Pratley Richard E, Rosenstock Julio, Heller Simon R, Sinclair Alan, Heine Robert J, Kiljański Jacek, Brusko Cynthia S, Duan Ran, Festa Andreas
1 Florida Hospital and Sanford Burnham Prebys Translational Research Institute, Orlando, FL, USA.
2 Dallas Diabetes and Endocrine Center at Medical City, Dallas, TX, USA.
J Diabetes Sci Technol. 2018 Nov;12(6):1184-1191. doi: 10.1177/1932296818776993. Epub 2018 Jun 12.
Few studies have evaluated continuous glucose monitoring (CGM) in older patients with type 2 diabetes mellitus (T2DM) not using injectable therapy. CGM is useful for investigating hypoglycemia and glycemic variability, which is associated with complications in T2DM.
A CGM substudy of Individualized treatMent aPproach for oldER patIents in a randomized trial in type 2 diabetes Mellitus (IMPERIUM)) was conducted. Patients were vulnerable (moderately ill and/or frail) older (≥65 years) individuals with suboptimally controlled T2DM. Strategy A comprised glucose-dependent therapies (n = 26) with a nonsulfonylurea oral antihyperglycemic medication (OAM) and a glucagon-like peptide-1 receptor agonist as the first injectable. Strategy B comprised non-glucose-dependent therapies (n = 21) with sulfonylurea as the preferred OAM and insulin glargine as the first injectable. Primary endpoints were duration and percentage of time spent with blood glucose (BG) ≤70 mg/dL over 24 hours at week 24.

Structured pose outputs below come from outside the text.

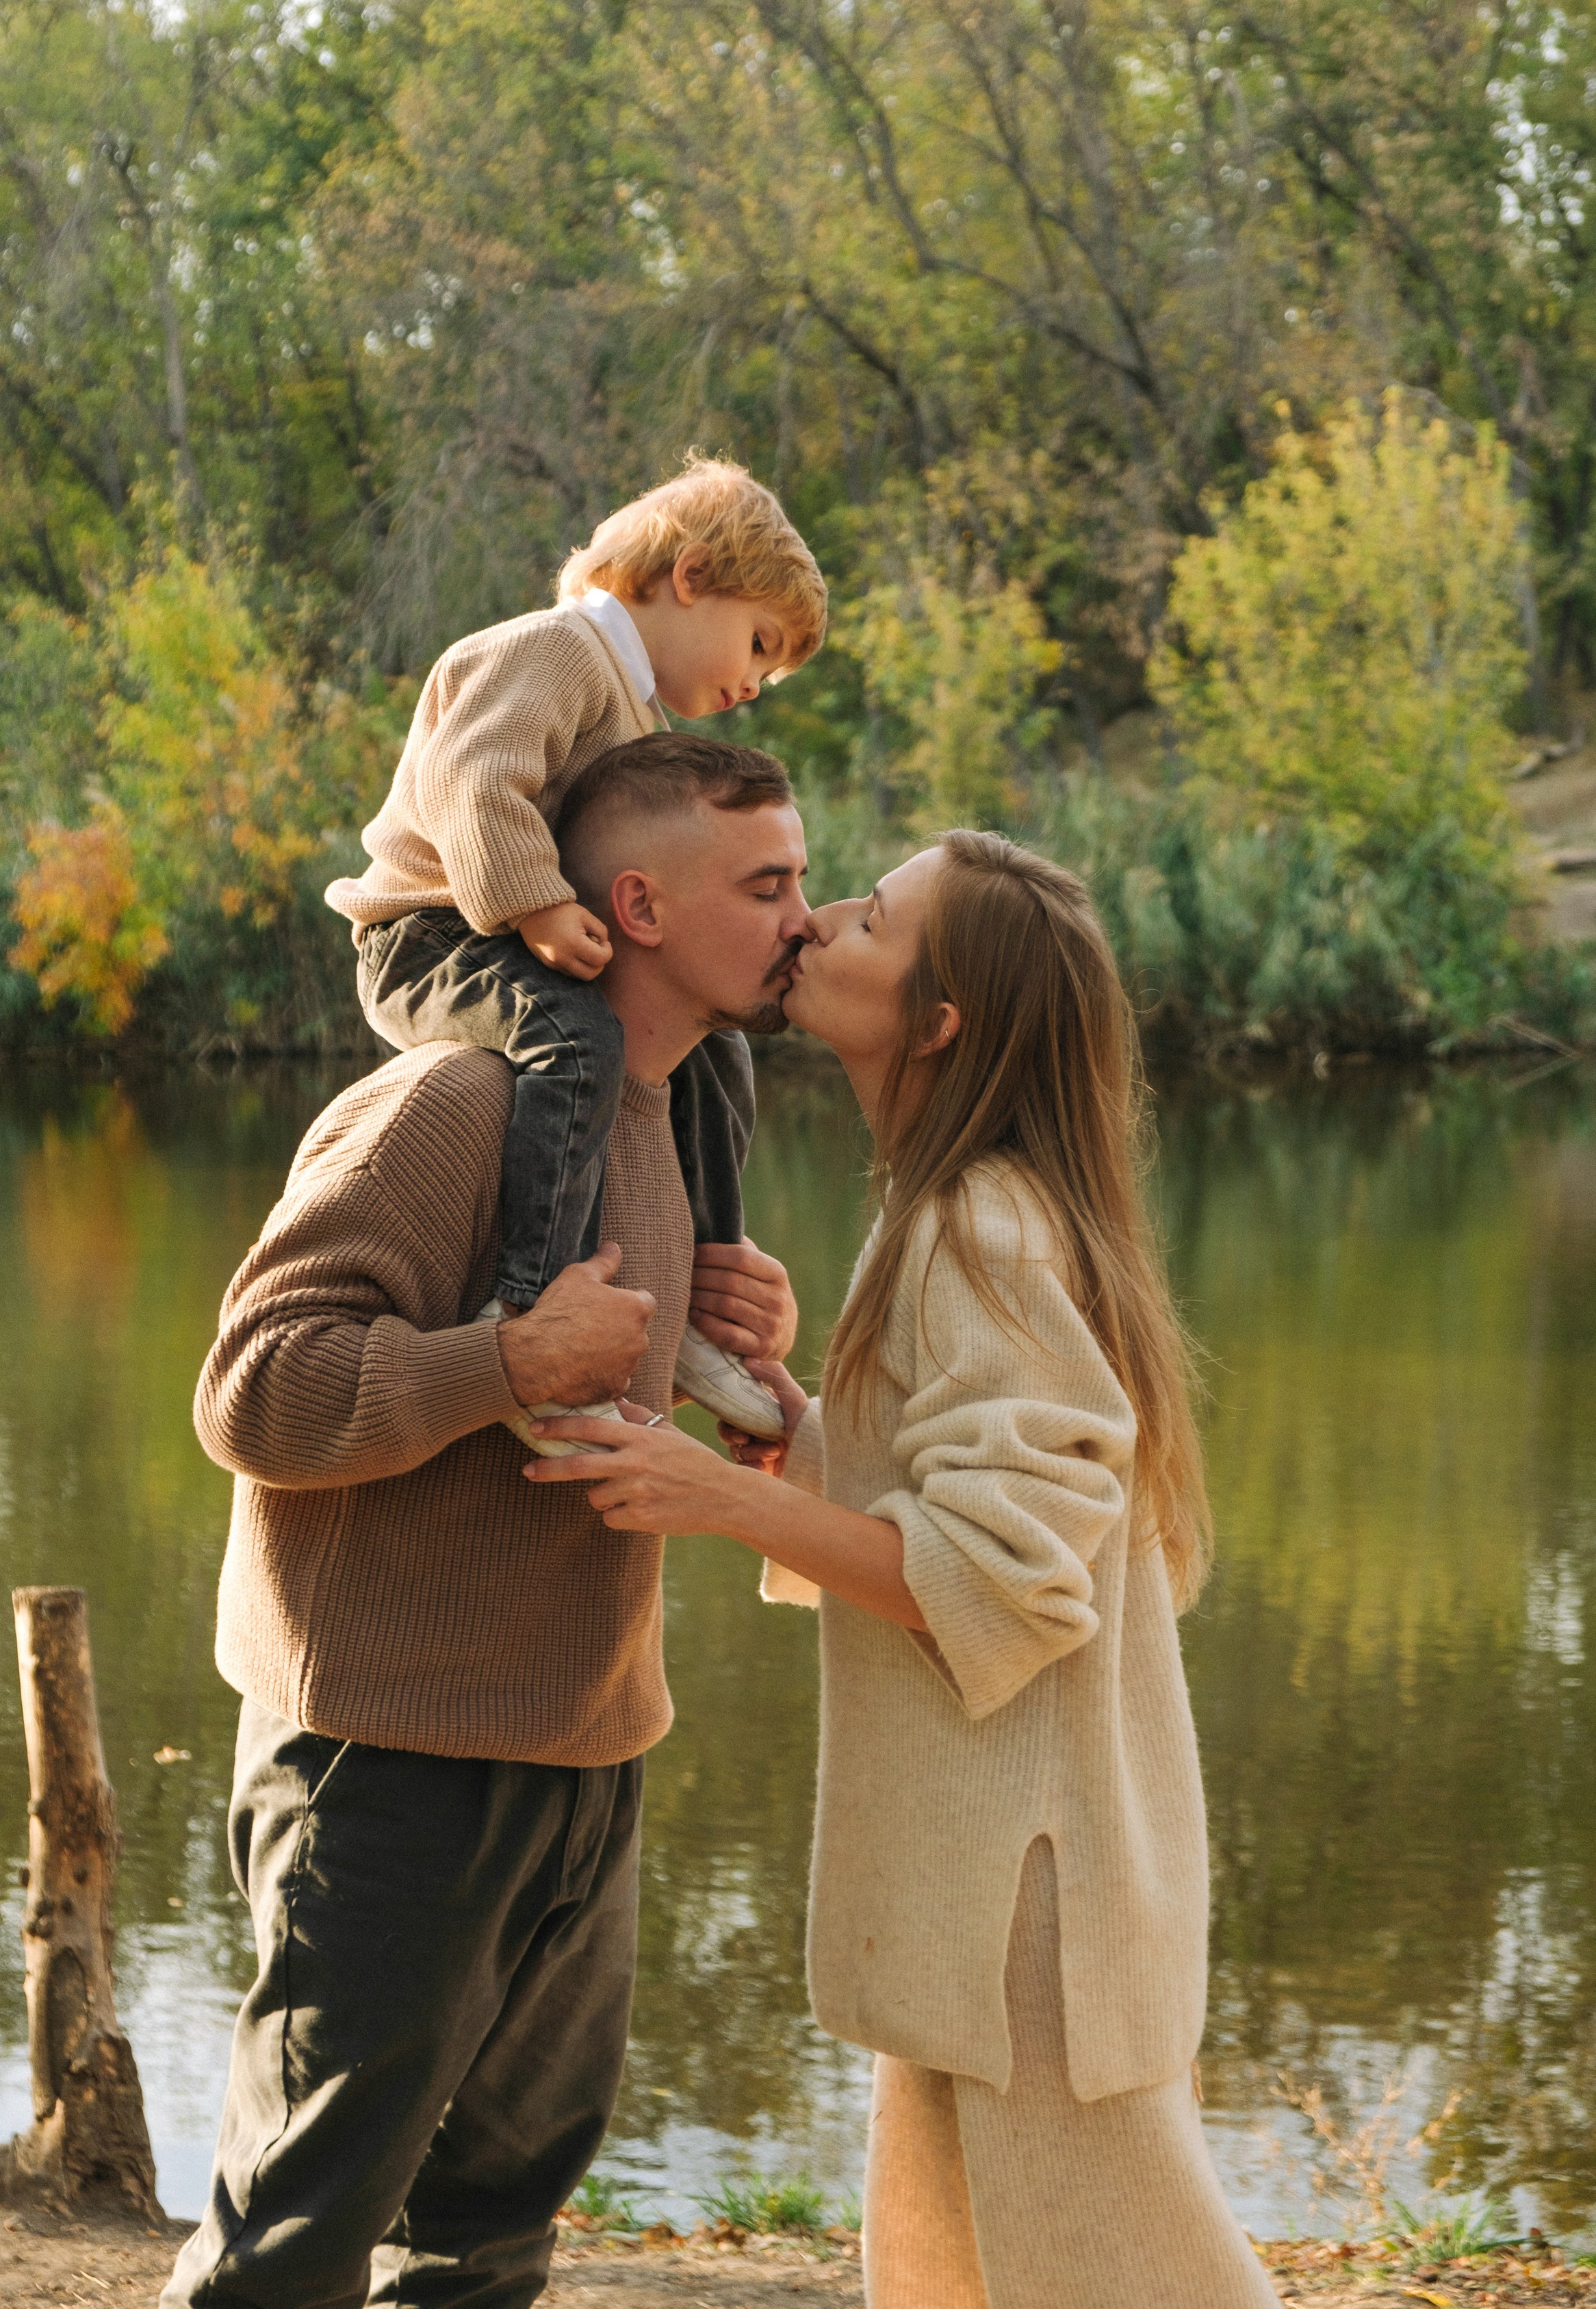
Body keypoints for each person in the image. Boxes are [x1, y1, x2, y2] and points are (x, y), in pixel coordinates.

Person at [523, 830, 1278, 2309]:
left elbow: (1010, 1581)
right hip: (983, 1900)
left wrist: (717, 1506)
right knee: (953, 2281)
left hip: (1030, 1918)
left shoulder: (979, 1225)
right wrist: (783, 1430)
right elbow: (951, 1504)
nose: (821, 922)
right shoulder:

Duration and percentage of time spent with hypoglycemia at ≤70 mg/dL were similar for Strategy A and Strategy B; glycemic control improved similarly in both arms (LSM change in HbA1c at week 24; A = -1.2%, B = -1.4%). Duration and percentage time spent with euglycemia and hyperglycemia were also similar in both arms. However, Strategy A was associated with lower within-day (21.1 ± 1.2 vs 25.1 ± 1.4, P = .046) and between-day (5.4 ± 1.0 vs 9.1 ± 1.3, P = .038) BG variability (coefficient of variance [LSM ± SE]) at week 24.

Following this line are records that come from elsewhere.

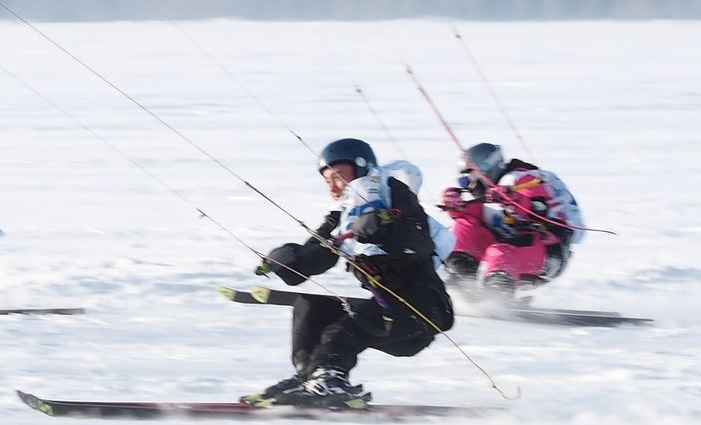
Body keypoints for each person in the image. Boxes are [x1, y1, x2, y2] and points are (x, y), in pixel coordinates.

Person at [248, 137, 455, 405]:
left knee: (342, 330)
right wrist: (289, 261)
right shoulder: (342, 219)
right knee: (310, 306)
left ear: (360, 169)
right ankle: (311, 374)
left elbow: (415, 246)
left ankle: (330, 378)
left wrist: (382, 231)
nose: (332, 186)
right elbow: (317, 258)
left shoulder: (394, 197)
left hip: (422, 310)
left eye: (338, 176)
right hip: (387, 307)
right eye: (327, 180)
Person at [438, 141, 584, 298]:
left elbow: (534, 207)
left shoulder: (522, 179)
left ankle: (497, 296)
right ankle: (462, 279)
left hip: (547, 255)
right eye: (463, 181)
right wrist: (457, 207)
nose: (467, 185)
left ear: (486, 169)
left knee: (500, 252)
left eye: (468, 179)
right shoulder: (491, 195)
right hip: (509, 253)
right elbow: (472, 223)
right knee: (462, 227)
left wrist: (512, 199)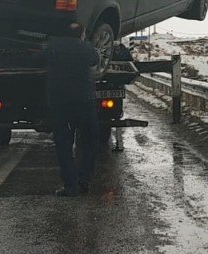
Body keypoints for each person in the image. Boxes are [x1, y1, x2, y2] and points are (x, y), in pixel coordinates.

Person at [33, 22, 100, 197]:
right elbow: (96, 60)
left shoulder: (53, 48)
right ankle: (83, 180)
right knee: (89, 142)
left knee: (63, 144)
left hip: (60, 102)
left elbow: (36, 60)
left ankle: (70, 186)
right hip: (84, 101)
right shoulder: (87, 49)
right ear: (81, 34)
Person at [110, 40, 134, 152]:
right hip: (118, 84)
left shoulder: (105, 48)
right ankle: (119, 144)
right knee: (117, 113)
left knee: (117, 113)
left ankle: (119, 143)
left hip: (115, 84)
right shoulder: (125, 51)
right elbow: (130, 64)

This CGM substudy in older patients with T2DM showed lower within- and between-day BG variability with glucose-dependent therapies but similar HbA1c reductions and hypoglycemia duration with glucose-independent strategies.
很少有研究评估未使用注射治疗的老年2型糖尿病(T2DM)患者的持续葡萄糖监测(CGM)情况。CGM有助于研究低血糖和血糖变异性,而血糖变异性与T2DM并发症相关。
开展了一项针对老年患者个体化治疗方案(IMPERIUM)的2型糖尿病随机试验中的CGM子研究。患者为脆弱的(中度患病和/或虚弱的)老年(≥65岁)个体,T2DM控制不佳。策略A包括基于血糖的治疗(n = 26),使用非磺脲类口服降糖药(OAM)和胰高血糖素样肽-1受体激动剂作为首剂注射药物。策略B包括非基于血糖的治疗(n = 21),以磺脲类作为首选OAM,甘精胰岛素作为首剂注射药物。主要终点是第24周时24小时内血糖(BG)≤70 mg/dL的持续时间和所占时间百分比。
策略A和策略B在≤70 mg/dL时低血糖的持续时间和所占时间百分比相似;两组的血糖控制改善情况相似(第24周时HbA1c的LSM变化;A组=-1.2%,B组=-1.4%)。两组在血糖正常和高血糖状态下的持续时间和所占时间百分比也相似。然而,在第24周时,策略A的日内(21.1±1.2对25.1±1.4,P = 0.046)和日间(5.4±1.0对9.1±1.3,P = 0.038)BG变异性(变异系数[LSM±SE])较低。
这项针对老年T2DM患者的CGM子研究表明,基于血糖的治疗方案的日内和日间BG变异性较低,但与非血糖依赖策略相比,HbA1c降低幅度和低血糖持续时间相似。